— WORK REQUEST —
Repeat only the lines below from the one containing "### 4. Results Analysis and Reporting" through the one containing "4. **Assess performance", inclusive, exactly as written.

Stored data entries
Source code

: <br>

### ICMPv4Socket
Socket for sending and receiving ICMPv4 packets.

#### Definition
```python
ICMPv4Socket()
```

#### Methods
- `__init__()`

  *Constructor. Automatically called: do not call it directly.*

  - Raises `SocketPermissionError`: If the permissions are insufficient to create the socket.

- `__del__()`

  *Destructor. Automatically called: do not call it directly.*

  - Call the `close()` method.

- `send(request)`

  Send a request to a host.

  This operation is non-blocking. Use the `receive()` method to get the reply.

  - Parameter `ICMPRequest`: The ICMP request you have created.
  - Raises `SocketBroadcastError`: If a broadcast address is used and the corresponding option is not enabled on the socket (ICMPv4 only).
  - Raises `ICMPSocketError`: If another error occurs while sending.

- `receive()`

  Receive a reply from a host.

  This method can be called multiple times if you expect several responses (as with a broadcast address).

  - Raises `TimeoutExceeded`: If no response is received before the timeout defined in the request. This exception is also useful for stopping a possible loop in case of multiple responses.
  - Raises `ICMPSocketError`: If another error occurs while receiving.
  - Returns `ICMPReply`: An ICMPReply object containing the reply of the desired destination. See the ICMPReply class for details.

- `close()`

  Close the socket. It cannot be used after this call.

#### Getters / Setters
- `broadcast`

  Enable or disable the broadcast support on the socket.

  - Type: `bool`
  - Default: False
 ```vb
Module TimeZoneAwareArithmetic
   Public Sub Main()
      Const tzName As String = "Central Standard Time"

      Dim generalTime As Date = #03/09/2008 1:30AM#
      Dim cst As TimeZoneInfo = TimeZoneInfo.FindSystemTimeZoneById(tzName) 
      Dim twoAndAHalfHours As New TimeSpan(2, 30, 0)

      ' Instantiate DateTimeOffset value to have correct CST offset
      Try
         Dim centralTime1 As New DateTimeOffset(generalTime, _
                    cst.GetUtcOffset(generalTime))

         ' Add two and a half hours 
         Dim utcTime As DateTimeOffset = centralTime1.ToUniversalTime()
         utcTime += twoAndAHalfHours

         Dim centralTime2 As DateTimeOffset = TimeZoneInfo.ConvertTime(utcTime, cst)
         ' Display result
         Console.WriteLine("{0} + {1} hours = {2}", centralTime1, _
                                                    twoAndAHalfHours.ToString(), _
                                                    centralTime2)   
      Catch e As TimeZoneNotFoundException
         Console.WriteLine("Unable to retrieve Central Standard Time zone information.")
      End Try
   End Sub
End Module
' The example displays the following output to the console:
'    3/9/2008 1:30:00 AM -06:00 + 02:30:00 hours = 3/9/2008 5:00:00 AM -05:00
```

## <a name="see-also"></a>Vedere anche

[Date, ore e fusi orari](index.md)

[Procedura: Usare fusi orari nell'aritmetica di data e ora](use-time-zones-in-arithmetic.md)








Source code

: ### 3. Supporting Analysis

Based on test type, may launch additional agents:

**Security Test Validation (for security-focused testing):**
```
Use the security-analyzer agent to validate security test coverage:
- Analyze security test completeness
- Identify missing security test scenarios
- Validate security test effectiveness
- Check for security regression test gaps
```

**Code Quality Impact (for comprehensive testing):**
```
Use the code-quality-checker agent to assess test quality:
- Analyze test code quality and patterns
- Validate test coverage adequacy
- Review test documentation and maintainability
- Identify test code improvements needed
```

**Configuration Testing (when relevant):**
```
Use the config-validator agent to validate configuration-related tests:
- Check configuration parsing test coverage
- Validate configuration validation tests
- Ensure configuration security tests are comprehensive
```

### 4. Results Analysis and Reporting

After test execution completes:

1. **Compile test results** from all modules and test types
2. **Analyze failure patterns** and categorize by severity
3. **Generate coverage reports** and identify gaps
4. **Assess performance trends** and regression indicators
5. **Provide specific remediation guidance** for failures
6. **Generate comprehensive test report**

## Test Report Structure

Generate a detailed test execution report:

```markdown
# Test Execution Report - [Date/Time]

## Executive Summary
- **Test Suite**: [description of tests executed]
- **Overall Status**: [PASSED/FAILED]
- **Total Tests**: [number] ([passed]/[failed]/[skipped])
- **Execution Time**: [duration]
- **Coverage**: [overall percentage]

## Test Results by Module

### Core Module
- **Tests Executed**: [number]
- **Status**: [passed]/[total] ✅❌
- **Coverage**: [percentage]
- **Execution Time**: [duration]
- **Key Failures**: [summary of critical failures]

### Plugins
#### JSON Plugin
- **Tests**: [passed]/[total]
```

— PROBLEM SOLUTION —
### 4. Results Analysis and Reporting

After test execution completes:

1. **Compile test results** from all modules and test types
2. **Analyze failure patterns** and categorize by severity
3. **Generate coverage reports** and identify gaps
4. **Assess performance trends** and regression indicators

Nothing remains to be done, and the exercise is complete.